RECORDS PROVIDED:
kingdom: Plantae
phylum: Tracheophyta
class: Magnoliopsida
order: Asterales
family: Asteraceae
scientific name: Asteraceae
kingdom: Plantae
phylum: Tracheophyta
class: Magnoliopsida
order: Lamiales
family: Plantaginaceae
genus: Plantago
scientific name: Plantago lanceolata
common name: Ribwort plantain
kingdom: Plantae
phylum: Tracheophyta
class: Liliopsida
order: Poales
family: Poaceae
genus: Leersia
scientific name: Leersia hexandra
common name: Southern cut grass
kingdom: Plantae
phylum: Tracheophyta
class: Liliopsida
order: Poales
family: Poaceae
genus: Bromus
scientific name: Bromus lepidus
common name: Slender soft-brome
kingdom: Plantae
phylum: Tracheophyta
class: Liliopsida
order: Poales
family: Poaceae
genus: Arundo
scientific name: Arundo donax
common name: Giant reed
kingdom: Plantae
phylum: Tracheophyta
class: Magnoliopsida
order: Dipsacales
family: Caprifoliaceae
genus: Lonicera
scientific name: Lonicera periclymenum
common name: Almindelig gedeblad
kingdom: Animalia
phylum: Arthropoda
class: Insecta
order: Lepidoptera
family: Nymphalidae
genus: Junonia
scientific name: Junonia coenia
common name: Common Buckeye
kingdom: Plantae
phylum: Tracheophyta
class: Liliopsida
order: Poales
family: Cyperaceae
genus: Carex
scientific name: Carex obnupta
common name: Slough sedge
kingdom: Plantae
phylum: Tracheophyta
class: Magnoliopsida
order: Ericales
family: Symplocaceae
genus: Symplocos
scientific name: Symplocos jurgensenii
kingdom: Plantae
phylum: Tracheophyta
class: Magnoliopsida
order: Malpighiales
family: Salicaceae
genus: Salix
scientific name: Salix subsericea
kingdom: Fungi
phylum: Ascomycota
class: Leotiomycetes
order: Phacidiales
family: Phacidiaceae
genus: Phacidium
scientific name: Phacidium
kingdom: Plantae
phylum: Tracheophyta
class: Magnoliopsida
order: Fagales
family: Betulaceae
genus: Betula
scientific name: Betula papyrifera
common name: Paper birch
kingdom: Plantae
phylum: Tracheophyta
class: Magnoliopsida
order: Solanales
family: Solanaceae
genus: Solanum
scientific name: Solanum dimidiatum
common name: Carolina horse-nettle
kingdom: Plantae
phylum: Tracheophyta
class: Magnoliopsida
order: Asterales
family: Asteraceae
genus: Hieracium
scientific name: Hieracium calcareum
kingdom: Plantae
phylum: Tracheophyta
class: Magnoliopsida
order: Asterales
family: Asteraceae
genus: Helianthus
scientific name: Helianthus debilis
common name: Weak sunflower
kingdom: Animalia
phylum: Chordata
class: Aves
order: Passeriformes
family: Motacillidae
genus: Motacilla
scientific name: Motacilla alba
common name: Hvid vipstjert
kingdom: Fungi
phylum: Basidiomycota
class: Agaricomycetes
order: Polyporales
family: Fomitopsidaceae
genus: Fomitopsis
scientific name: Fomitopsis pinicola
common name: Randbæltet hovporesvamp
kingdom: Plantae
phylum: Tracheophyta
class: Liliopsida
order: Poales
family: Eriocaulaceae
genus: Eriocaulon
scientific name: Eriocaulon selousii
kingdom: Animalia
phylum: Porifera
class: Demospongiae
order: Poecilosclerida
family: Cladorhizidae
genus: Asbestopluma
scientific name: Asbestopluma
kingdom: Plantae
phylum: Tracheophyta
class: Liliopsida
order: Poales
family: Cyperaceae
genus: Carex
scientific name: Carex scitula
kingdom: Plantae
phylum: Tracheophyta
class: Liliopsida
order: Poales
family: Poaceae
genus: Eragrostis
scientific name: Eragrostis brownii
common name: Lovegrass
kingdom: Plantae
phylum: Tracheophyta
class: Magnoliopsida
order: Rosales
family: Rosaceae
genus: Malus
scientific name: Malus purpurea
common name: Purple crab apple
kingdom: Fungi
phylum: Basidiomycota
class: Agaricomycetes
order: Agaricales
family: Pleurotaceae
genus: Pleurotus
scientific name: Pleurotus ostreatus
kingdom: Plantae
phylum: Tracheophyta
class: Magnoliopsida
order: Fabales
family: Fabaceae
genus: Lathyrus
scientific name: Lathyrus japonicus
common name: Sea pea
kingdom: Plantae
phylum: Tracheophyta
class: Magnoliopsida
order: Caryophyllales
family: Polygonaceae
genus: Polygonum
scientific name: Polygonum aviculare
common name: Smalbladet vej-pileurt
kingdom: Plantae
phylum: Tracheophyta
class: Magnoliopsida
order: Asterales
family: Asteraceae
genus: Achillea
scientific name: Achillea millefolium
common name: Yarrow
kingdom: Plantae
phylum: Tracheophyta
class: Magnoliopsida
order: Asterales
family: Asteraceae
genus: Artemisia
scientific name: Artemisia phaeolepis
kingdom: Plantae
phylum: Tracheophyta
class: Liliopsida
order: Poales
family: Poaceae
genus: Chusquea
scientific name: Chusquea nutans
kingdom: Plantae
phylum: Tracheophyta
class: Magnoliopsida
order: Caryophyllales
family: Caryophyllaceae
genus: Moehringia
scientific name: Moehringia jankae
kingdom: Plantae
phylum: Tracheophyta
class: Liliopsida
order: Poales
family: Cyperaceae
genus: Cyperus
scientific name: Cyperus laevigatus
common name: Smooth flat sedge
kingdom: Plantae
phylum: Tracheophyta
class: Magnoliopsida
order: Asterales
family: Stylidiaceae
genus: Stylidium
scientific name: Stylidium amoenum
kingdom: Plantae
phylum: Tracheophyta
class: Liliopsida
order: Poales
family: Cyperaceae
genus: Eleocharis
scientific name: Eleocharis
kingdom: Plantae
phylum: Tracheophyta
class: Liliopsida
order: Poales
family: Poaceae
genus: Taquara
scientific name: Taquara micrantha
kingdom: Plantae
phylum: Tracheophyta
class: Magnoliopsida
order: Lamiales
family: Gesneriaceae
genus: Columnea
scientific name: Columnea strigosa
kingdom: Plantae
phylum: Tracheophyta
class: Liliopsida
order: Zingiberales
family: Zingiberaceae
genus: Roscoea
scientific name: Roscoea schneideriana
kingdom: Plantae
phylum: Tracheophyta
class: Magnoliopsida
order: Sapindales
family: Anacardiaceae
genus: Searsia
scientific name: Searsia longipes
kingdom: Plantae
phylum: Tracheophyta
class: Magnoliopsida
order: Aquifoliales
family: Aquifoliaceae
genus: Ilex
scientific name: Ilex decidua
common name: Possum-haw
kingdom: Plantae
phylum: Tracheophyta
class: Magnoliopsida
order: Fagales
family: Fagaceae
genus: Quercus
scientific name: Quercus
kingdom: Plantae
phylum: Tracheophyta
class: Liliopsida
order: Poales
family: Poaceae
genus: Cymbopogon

WHAT IS NEEDED:
Convert all of the data above into a Markdown table with two columns, Number and Entry. Give each line its running number in the first column and the line itself in the second, and omit any blank lines.

FULL RESPONSE:
| Number | Entry |
|---|---|
| 1 | kingdom: Plantae |
| 2 | phylum: Tracheophyta |
| 3 | class: Magnoliopsida |
| 4 | order: Asterales |
| 5 | family: Asteraceae |
| 6 | scientific name: Asteraceae |
| 7 | kingdom: Plantae |
| 8 | phylum: Tracheophyta |
| 9 | class: Magnoliopsida |
| 10 | order: Lamiales |
| 11 | family: Plantaginaceae |
| 12 | genus: Plantago |
| 13 | scientific name: Plantago lanceolata |
| 14 | common name: Ribwort plantain |
| 15 | kingdom: Plantae |
| 16 | phylum: Tracheophyta |
| 17 | class: Liliopsida |
| 18 | order: Poales |
| 19 | family: Poaceae |
| 20 | genus: Leersia |
| 21 | scientific name: Leersia hexandra |
| 22 | common name: Southern cut grass |
| 23 | kingdom: Plantae |
| 24 | phylum: Tracheophyta |
| 25 | class: Liliopsida |
| 26 | order: Poales |
| 27 | family: Poaceae |
| 28 | genus: Bromus |
| 29 | scientific name: Bromus lepidus |
| 30 | common name: Slender soft-brome |
| 31 | kingdom: Plantae |
| 32 | phylum: Tracheophyta |
| 33 | class: Liliopsida |
| 34 | order: Poales |
| 35 | family: Poaceae |
| 36 | genus: Arundo |
| 37 | scientific name: Arundo donax |
| 38 | common name: Giant reed |
| 39 | kingdom: Plantae |
| 40 | phylum: Tracheophyta |
| 41 | class: Magnoliopsida |
| 42 | order: Dipsacales |
| 43 | family: Caprifoliaceae |
| 44 | genus: Lonicera |
| 45 | scientific name: Lonicera periclymenum |
| 46 | common name: Almindelig gedeblad |
| 47 | kingdom: Animalia |
| 48 | phylum: Arthropoda |
| 49 | class: Insecta |
| 50 | order: Lepidoptera |
| 51 | family: Nymphalidae |
| 52 | genus: Junonia |
| 53 | scientific name: Junonia coenia |
| 54 | common name: Common Buckeye |
| 55 | kingdom: Plantae |
| 56 | phylum: Tracheophyta |
| 57 | class: Liliopsida |
| 58 | order: Poales |
| 59 | family: Cyperaceae |
| 60 | genus: Carex |
| 61 | scientific name: Carex obnupta |
| 62 | common name: Slough sedge |
| 63 | kingdom: Plantae |
| 64 | phylum: Tracheophyta |
| 65 | class: Magnoliopsida |
| 66 | order: Ericales |
| 67 | family: Symplocaceae |
| 68 | genus: Symplocos |
| 69 | scientific name: Symplocos jurgensenii |
| 70 | kingdom: Plantae |
| 71 | phylum: Tracheophyta |
| 72 | class: Magnoliopsida |
| 73 | order: Malpighiales |
| 74 | family: Salicaceae |
| 75 | genus: Salix |
| 76 | scientific name: Salix subsericea |
| 77 | kingdom: Fungi |
| 78 | phylum: Ascomycota |
| 79 | class: Leotiomycetes |
| 80 | order: Phacidiales |
| 81 | family: Phacidiaceae |
| 82 | genus: Phacidium |
| 83 | scientific name: Phacidium |
| 84 | kingdom: Plantae |
| 85 | phylum: Tracheophyta |
| 86 | class: Magnoliopsida |
| 87 | order: Fagales |
| 88 | family: Betulaceae |
| 89 | genus: Betula |
| 90 | scientific name: Betula papyrifera |
| 91 | common name: Paper birch |
| 92 | kingdom: Plantae |
| 93 | phylum: Tracheophyta |
| 94 | class: Magnoliopsida |
| 95 | order: Solanales |
| 96 | family: Solanaceae |
| 97 | genus: Solanum |
| 98 | scientific name: Solanum dimidiatum |
| 99 | common name: Carolina horse-nettle |
| 100 | kingdom: Plantae |
| 101 | phylum: Tracheophyta |
| 102 | class: Magnoliopsida |
| 103 | order: Asterales |
| 104 | family: Asteraceae |
| 105 | genus: Hieracium |
| 106 | scientific name: Hieracium calcareum |
| 107 | kingdom: Plantae |
| 108 | phylum: Tracheophyta |
| 109 | class: Magnoliopsida |
| 110 | order: Asterales |
| 111 | family: Asteraceae |
| 112 | genus: Helianthus |
| 113 | scientific name: Helianthus debilis |
| 114 | common name: Weak sunflower |
| 115 | kingdom: Animalia |
| 116 | phylum: Chordata |
| 117 | class: Aves |
| 118 | order: Passeriformes |
| 119 | family: Motacillidae |
| 120 | genus: Motacilla |
| 121 | scientific name: Motacilla alba |
| 122 | common name: Hvid vipstjert |
| 123 | kingdom: Fungi |
| 124 | phylum: Basidiomycota |
| 125 | class: Agaricomycetes |
| 126 | order: Polyporales |
| 127 | family: Fomitopsidaceae |
| 128 | genus: Fomitopsis |
| 129 | scientific name: Fomitopsis pinicola |
| 130 | common name: Randbæltet hovporesvamp |
| 131 | kingdom: Plantae |
| 132 | phylum: Tracheophyta |
| 133 | class: Liliopsida |
| 134 | order: Poales |
| 135 | family: Eriocaulaceae |
| 136 | genus: Eriocaulon |
| 137 | scientific name: Eriocaulon selousii |
| 138 | kingdom: Animalia |
| 139 | phylum: Porifera |
| 140 | class: Demospongiae |
| 141 | order: Poecilosclerida |
| 142 | family: Cladorhizidae |
| 143 | genus: Asbestopluma |
| 144 | scientific name: Asbestopluma |
| 145 | kingdom: Plantae |
| 146 | phylum: Tracheophyta |
| 147 | class: Liliopsida |
| 148 | order: Poales |
| 149 | family: Cyperaceae |
| 150 | genus: Carex |
| 151 | scientific name: Carex scitula |
| 152 | kingdom: Plantae |
| 153 | phylum: Tracheophyta |
| 154 | class: Liliopsida |
| 155 | order: Poales |
| 156 | family: Poaceae |
| 157 | genus: Eragrostis |
| 158 | scientific name: Eragrostis brownii |
| 159 | common name: Lovegrass |
| 160 | kingdom: Plantae |
| 161 | phylum: Tracheophyta |
| 162 | class: Magnoliopsida |
| 163 | order: Rosales |
| 164 | family: Rosaceae |
| 165 | genus: Malus |
| 166 | scientific name: Malus purpurea |
| 167 | common name: Purple crab apple |
| 168 | kingdom: Fungi |
| 169 | phylum: Basidiomycota |
| 170 | class: Agaricomycetes |
| 171 | order: Agaricales |
| 172 | family: Pleurotaceae |
| 173 | genus: Pleurotus |
| 174 | scientific name: Pleurotus ostreatus |
| 175 | kingdom: Plantae |
| 176 | phylum: Tracheophyta |
| 177 | class: Magnoliopsida |
| 178 | order: Fabales |
| 179 | family: Fabaceae |
| 180 | genus: Lathyrus |
| 181 | scientific name: Lathyrus japonicus |
| 182 | common name: Sea pea |
| 183 | kingdom: Plantae |
| 184 | phylum: Tracheophyta |
| 185 | class: Magnoliopsida |
| 186 | order: Caryophyllales |
| 187 | family: Polygonaceae |
| 188 | genus: Polygonum |
| 189 | scientific name: Polygonum aviculare |
| 190 | common name: Smalbladet vej-pileurt |
| 191 | kingdom: Plantae |
| 192 | phylum: Tracheophyta |
| 193 | class: Magnoliopsida |
| 194 | order: Asterales |
| 195 | family: Asteraceae |
| 196 | genus: Achillea |
| 197 | scientific name: Achillea millefolium |
| 198 | common name: Yarrow |
| 199 | kingdom: Plantae |
| 200 | phylum: Tracheophyta |
| 201 | class: Magnoliopsida |
| 202 | order: Asterales |
| 203 | family: Asteraceae |
| 204 | genus: Artemisia |
| 205 | scientific name: Artemisia phaeolepis |
| 206 | kingdom: Plantae |
| 207 | phylum: Tracheophyta |
| 208 | class: Liliopsida |
| 209 | order: Poales |
| 210 | family: Poaceae |
| 211 | genus: Chusquea |
| 212 | scientific name: Chusquea nutans |
| 213 | kingdom: Plantae |
| 214 | phylum: Tracheophyta |
| 215 | class: Magnoliopsida |
| 216 | order: Caryophyllales |
| 217 | family: Caryophyllaceae |
| 218 | genus: Moehringia |
| 219 | scientific name: Moehringia jankae |
| 220 | kingdom: Plantae |
| 221 | phylum: Tracheophyta |
| 222 | class: Liliopsida |
| 223 | order: Poales |
| 224 | family: Cyperaceae |
| 225 | genus: Cyperus |
| 226 | scientific name: Cyperus laevigatus |
| 227 | common name: Smooth flat sedge |
| 228 | kingdom: Plantae |
| 229 | phylum: Tracheophyta |
| 230 | class: Magnoliopsida |
| 231 | order: Asterales |
| 232 | family: Stylidiaceae |
| 233 | genus: Stylidium |
| 234 | scientific name: Stylidium amoenum |
| 235 | kingdom: Plantae |
| 236 | phylum: Tracheophyta |
| 237 | class: Liliopsida |
| 238 | order: Poales |
| 239 | family: Cyperaceae |
| 240 | genus: Eleocharis |
| 241 | scientific name: Eleocharis |
| 242 | kingdom: Plantae |
| 243 | phylum: Tracheophyta |
| 244 | class: Liliopsida |
| 245 | order: Poales |
| 246 | family: Poaceae |
| 247 | genus: Taquara |
| 248 | scientific name: Taquara micrantha |
| 249 | kingdom: Plantae |
| 250 | phylum: Tracheophyta |
| 251 | class: Magnoliopsida |
| 252 | order: Lamiales |
| 253 | family: Gesneriaceae |
| 254 | genus: Columnea |
| 255 | scientific name: Columnea strigosa |
| 256 | kingdom: Plantae |
| 257 | phylum: Tracheophyta |
| 258 | class: Liliopsida |
| 259 | order: Zingiberales |
| 260 | family: Zingiberaceae |
| 261 | genus: Roscoea |
| 262 | scientific name: Roscoea schneideriana |
| 263 | kingdom: Plantae |
| 264 | phylum: Tracheophyta |
| 265 | class: Magnoliopsida |
| 266 | order: Sapindales |
| 267 | family: Anacardiaceae |
| 268 | genus: Searsia |
| 269 | scientific name: Searsia longipes |
| 270 | kingdom: Plantae |
| 271 | phylum: Tracheophyta |
| 272 | class: Magnoliopsida |
| 273 | order: Aquifoliales |
| 274 | family: Aquifoliaceae |
| 275 | genus: Ilex |
| 276 | scientific name: Ilex decidua |
| 277 | common name: Possum-haw |
| 278 | kingdom: Plantae |
| 279 | phylum: Tracheophyta |
| 280 | class: Magnoliopsida |
| 281 | order: Fagales |
| 282 | family: Fagaceae |
| 283 | genus: Quercus |
| 284 | scientific name: Quercus |
| 285 | kingdom: Plantae |
| 286 | phylum: Tracheophyta |
| 287 | class: Liliopsida |
| 288 | order: Poales |
| 289 | family: Poaceae |
| 290 | genus: Cymbopogon |